_ASSIGNED TASK_
Take the lines below from the first through the one that contains "Colombia World Cup 2026 Tickets" and copy them exactly.

Top of MATERIAL FOR THE TASK

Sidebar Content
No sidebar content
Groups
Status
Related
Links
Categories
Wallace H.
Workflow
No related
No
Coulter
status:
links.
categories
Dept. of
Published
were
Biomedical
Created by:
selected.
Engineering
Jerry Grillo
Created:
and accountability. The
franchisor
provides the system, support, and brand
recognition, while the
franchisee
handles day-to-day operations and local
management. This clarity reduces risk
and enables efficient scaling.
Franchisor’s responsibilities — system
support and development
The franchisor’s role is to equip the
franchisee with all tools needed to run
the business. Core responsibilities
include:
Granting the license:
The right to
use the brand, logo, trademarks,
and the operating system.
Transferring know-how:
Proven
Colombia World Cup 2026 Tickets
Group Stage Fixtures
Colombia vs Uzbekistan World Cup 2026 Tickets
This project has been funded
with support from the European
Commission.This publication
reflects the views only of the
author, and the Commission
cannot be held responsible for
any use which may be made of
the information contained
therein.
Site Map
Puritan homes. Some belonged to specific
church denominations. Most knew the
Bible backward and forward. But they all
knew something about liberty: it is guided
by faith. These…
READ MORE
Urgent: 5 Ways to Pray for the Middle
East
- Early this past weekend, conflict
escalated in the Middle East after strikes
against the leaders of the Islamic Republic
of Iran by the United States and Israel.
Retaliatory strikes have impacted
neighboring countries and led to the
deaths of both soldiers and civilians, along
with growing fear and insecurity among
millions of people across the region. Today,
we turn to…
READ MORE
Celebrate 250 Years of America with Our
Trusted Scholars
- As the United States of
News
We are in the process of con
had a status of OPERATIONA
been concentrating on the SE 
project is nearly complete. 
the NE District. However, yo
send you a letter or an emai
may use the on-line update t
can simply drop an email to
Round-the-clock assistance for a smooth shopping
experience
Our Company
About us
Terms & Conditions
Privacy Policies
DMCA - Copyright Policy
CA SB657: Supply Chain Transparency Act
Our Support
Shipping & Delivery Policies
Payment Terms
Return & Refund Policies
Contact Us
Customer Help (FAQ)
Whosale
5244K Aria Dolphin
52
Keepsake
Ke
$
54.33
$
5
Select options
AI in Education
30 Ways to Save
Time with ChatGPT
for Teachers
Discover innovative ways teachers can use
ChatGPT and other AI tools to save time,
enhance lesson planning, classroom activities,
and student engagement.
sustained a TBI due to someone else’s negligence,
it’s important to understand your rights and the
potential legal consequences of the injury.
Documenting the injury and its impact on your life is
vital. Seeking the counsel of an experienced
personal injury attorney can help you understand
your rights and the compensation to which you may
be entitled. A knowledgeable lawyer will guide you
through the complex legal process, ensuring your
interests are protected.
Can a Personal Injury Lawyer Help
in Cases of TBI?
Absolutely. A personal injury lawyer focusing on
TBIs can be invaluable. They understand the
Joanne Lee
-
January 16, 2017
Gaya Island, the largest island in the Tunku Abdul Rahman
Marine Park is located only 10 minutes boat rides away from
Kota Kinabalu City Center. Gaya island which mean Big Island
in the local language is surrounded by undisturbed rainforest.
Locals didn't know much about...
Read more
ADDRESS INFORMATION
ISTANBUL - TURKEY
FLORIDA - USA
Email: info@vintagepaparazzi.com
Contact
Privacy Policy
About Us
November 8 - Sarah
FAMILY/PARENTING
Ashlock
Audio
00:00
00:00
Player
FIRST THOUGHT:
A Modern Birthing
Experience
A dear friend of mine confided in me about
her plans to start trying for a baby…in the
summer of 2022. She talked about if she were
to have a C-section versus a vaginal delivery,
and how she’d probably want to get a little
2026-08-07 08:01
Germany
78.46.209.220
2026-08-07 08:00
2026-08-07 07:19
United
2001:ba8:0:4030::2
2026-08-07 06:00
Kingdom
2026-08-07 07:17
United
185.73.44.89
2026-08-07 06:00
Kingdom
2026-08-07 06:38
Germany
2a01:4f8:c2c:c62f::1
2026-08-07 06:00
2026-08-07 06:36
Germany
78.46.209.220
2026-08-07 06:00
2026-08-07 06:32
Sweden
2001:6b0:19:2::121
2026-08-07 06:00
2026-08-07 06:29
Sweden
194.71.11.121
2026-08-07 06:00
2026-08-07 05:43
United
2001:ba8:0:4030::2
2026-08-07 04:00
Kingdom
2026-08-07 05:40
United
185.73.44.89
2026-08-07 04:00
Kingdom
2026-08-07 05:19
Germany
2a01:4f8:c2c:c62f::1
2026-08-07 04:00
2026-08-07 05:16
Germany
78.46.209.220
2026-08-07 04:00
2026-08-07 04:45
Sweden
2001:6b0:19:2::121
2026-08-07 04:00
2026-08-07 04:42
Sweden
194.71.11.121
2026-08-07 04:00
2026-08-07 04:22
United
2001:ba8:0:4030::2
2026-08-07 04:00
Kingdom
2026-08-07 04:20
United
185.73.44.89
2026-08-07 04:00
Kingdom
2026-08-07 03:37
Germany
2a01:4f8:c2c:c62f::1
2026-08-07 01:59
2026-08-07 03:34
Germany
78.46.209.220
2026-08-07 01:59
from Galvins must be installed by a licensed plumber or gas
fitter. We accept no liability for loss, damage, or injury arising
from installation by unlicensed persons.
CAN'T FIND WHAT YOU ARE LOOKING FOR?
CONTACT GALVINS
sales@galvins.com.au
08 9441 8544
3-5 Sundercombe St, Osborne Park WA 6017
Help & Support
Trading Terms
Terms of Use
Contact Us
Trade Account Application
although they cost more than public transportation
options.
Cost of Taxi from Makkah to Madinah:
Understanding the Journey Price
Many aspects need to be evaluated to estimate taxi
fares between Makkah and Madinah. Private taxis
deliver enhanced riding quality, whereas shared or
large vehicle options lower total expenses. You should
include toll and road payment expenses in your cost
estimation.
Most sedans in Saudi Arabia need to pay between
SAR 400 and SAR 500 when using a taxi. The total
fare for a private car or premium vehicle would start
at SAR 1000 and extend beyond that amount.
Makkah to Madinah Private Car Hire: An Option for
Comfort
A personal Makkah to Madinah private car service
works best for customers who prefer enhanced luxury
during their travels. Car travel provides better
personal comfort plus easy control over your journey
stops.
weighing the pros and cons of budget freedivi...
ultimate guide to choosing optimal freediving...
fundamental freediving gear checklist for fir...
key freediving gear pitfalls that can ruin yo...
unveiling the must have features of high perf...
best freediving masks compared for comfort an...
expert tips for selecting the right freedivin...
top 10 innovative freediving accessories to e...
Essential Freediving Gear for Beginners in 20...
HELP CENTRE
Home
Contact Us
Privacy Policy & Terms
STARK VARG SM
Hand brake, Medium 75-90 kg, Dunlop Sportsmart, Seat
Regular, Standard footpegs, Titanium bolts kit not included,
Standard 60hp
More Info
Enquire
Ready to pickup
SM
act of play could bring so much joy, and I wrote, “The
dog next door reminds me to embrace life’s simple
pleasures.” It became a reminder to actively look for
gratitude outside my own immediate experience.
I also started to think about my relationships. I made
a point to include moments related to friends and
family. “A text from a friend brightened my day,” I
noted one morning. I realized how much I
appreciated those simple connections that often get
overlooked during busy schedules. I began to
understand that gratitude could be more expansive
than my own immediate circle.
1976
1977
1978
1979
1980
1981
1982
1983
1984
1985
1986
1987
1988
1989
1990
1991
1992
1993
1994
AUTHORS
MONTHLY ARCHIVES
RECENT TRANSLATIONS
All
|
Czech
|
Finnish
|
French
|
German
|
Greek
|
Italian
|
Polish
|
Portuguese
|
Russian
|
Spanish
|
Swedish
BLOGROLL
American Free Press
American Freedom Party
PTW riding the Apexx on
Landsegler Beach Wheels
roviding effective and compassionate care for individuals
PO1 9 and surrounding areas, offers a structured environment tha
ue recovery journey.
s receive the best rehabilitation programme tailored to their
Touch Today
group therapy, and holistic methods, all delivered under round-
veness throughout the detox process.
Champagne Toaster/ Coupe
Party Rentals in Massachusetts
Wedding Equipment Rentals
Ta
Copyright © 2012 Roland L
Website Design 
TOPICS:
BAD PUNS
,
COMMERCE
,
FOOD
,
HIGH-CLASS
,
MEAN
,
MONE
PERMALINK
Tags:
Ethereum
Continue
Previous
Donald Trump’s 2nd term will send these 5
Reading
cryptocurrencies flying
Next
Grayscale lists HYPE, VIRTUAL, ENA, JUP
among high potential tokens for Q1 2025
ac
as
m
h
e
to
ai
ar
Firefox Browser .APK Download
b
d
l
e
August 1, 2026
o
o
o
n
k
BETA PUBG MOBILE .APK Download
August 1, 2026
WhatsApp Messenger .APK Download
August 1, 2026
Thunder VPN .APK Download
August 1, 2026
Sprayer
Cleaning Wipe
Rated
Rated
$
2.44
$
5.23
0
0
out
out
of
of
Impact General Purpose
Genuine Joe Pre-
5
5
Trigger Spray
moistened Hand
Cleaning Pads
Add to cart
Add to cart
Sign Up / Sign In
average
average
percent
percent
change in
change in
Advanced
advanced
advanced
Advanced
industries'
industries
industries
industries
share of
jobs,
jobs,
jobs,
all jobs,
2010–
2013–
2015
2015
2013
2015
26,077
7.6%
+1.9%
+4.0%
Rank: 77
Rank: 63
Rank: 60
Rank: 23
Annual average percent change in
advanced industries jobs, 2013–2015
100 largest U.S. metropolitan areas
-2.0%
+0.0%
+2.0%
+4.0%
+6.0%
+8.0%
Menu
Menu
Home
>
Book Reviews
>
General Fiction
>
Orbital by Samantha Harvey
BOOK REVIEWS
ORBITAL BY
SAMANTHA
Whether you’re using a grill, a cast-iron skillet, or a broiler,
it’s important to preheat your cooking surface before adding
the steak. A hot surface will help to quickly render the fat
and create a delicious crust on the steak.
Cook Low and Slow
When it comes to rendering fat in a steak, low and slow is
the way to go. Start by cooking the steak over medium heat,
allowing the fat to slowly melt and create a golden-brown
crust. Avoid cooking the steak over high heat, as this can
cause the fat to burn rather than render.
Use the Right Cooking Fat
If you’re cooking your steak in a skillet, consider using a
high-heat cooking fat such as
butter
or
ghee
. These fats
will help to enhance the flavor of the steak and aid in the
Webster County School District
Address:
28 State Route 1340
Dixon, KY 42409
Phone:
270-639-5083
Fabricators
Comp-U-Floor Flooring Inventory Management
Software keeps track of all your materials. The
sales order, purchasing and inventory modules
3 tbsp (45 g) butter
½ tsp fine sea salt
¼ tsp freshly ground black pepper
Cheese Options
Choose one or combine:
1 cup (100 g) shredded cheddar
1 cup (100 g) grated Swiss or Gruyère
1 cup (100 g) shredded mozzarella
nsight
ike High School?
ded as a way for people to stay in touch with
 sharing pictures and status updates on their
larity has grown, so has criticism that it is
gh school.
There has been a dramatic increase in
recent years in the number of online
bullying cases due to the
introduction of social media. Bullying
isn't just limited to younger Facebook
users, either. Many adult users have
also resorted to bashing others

Bottom of MATERIAL FOR THE TASK

_EXERCISE ANSWER_
Sidebar Content
No sidebar content
Groups
Status
Related
Links
Categories
Wallace H.
Workflow
No related
No
Coulter
status:
links.
categories
Dept. of
Published
were
Biomedical
Created by:
selected.
Engineering
Jerry Grillo
Created:
and accountability. The
franchisor
provides the system, support, and brand
recognition, while the
franchisee
handles day-to-day operations and local
management. This clarity reduces risk
and enables efficient scaling.
Franchisor’s responsibilities — system
support and development
The franchisor’s role is to equip the
franchisee with all tools needed to run
the business. Core responsibilities
include:
Granting the license:
The right to
use the brand, logo, trademarks,
and the operating system.
Transferring know-how:
Proven
Colombia World Cup 2026 Tickets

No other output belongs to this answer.